Supplied records:
☆ ☆ ☆ ☆ ☆ ☆ ☆

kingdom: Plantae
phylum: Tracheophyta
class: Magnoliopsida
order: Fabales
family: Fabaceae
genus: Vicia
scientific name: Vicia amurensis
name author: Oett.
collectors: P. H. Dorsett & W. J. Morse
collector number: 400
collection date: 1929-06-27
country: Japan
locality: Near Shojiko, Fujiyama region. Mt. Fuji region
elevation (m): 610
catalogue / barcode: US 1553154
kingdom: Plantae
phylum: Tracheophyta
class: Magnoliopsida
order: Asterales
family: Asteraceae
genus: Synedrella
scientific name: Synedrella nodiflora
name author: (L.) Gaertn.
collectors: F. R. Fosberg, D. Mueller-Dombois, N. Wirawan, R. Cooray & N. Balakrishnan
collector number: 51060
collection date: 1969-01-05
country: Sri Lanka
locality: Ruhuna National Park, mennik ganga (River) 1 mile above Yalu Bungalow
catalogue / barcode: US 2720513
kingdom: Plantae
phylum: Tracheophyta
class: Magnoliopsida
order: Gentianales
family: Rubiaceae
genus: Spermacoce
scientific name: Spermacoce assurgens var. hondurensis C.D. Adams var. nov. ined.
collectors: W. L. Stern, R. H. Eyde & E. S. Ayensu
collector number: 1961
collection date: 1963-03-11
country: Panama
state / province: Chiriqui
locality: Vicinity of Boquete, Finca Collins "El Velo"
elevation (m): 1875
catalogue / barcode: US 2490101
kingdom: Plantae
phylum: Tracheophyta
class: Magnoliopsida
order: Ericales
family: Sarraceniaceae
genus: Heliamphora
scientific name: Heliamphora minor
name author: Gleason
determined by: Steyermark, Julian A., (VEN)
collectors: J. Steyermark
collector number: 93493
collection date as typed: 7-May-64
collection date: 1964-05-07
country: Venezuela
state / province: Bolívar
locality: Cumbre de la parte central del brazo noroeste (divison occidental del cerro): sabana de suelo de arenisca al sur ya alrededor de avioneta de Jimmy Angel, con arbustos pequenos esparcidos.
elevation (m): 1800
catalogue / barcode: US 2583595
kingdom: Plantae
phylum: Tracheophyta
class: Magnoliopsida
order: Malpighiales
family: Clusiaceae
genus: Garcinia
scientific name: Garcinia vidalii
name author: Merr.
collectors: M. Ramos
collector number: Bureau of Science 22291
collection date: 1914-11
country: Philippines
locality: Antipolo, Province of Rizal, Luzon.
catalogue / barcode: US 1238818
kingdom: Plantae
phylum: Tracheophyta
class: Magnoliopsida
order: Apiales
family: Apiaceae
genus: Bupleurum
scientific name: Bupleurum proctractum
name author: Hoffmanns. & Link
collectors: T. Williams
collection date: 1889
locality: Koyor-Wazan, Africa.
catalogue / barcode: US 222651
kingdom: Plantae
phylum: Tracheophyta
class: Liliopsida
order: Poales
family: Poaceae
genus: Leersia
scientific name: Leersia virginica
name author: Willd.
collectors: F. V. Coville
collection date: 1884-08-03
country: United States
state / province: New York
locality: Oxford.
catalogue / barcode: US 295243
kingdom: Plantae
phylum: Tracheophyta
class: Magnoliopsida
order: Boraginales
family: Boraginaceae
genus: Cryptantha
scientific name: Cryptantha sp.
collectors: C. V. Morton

☆ ☆ ☆ ☆ ☆ ☆ ☆

The task: Turn every line of the records above into a JSON list of strings, with one string per line and no blank lines.

Task solution:
[
  "kingdom: Plantae",
  "phylum: Tracheophyta",
  "class: Magnoliopsida",
  "order: Fabales",
  "family: Fabaceae",
  "genus: Vicia",
  "scientific name: Vicia amurensis",
  "name author: Oett.",
  "collectors: P. H. Dorsett & W. J. Morse",
  "collector number: 400",
  "collection date: 1929-06-27",
  "country: Japan",
  "locality: Near Shojiko, Fujiyama region. Mt. Fuji region",
  "elevation (m): 610",
  "catalogue / barcode: US 1553154",
  "kingdom: Plantae",
  "phylum: Tracheophyta",
  "class: Magnoliopsida",
  "order: Asterales",
  "family: Asteraceae",
  "genus: Synedrella",
  "scientific name: Synedrella nodiflora",
  "name author: (L.) Gaertn.",
  "collectors: F. R. Fosberg, D. Mueller-Dombois, N. Wirawan, R. Cooray & N. Balakrishnan",
  "collector number: 51060",
  "collection date: 1969-01-05",
  "country: Sri Lanka",
  "locality: Ruhuna National Park, mennik ganga (River) 1 mile above Yalu Bungalow",
  "catalogue / barcode: US 2720513",
  "kingdom: Plantae",
  "phylum: Tracheophyta",
  "class: Magnoliopsida",
  "order: Gentianales",
  "family: Rubiaceae",
  "genus: Spermacoce",
  "scientific name: Spermacoce assurgens var. hondurensis C.D. Adams var. nov. ined.",
  "collectors: W. L. Stern, R. H. Eyde & E. S. Ayensu",
  "collector number: 1961",
  "collection date: 1963-03-11",
  "country: Panama",
  "state / province: Chiriqui",
  "locality: Vicinity of Boquete, Finca Collins \"El Velo\"",
  "elevation (m): 1875",
  "catalogue / barcode: US 2490101",
  "kingdom: Plantae",
  "phylum: Tracheophyta",
  "class: Magnoliopsida",
  "order: Ericales",
  "family: Sarraceniaceae",
  "genus: Heliamphora",
  "scientific name: Heliamphora minor",
  "name author: Gleason",
  "determined by: Steyermark, Julian A., (VEN)",
  "collectors: J. Steyermark",
  "collector number: 93493",
  "collection date as typed: 7-May-64",
  "collection date: 1964-05-07",
  "country: Venezuela",
  "state / province: Bolívar",
  "locality: Cumbre de la parte central del brazo noroeste (divison occidental del cerro): sabana de suelo de arenisca al sur ya alrededor de avioneta de Jimmy Angel, con arbustos pequenos esparcidos.",
  "elevation (m): 1800",
  "catalogue / barcode: US 2583595",
  "kingdom: Plantae",
  "phylum: Tracheophyta",
  "class: Magnoliopsida",
  "order: Malpighiales",
  "family: Clusiaceae",
  "genus: Garcinia",
  "scientific name: Garcinia vidalii",
  "name author: Merr.",
  "collectors: M. Ramos",
  "collector number: Bureau of Science 22291",
  "collection date: 1914-11",
  "country: Philippines",
  "locality: Antipolo, Province of Rizal, Luzon.",
  "catalogue / barcode: US 1238818",
  "kingdom: Plantae",
  "phylum: Tracheophyta",
  "class: Magnoliopsida",
  "order: Apiales",
  "family: Apiaceae",
  "genus: Bupleurum",
  "scientific name: Bupleurum proctractum",
  "name author: Hoffmanns. & Link",
  "collectors: T. Williams",
  "collection date: 1889",
  "locality: Koyor-Wazan, Africa.",
  "catalogue / barcode: US 222651",
  "kingdom: Plantae",
  "phylum: Tracheophyta",
  "class: Liliopsida",
  "order: Poales",
  "family: Poaceae",
  "genus: Leersia",
  "scientific name: Leersia virginica",
  "name author: Willd.",
  "collectors: F. V. Coville",
  "collection date: 1884-08-03",
  "country: United States",
  "state / province: New York",
  "locality: Oxford.",
  "catalogue / barcode: US 295243",
  "kingdom: Plantae",
  "phylum: Tracheophyta",
  "class: Magnoliopsida",
  "order: Boraginales",
  "family: Boraginaceae",
  "genus: Cryptantha",
  "scientific name: Cryptantha sp.",
  "collectors: C. V. Morton"
]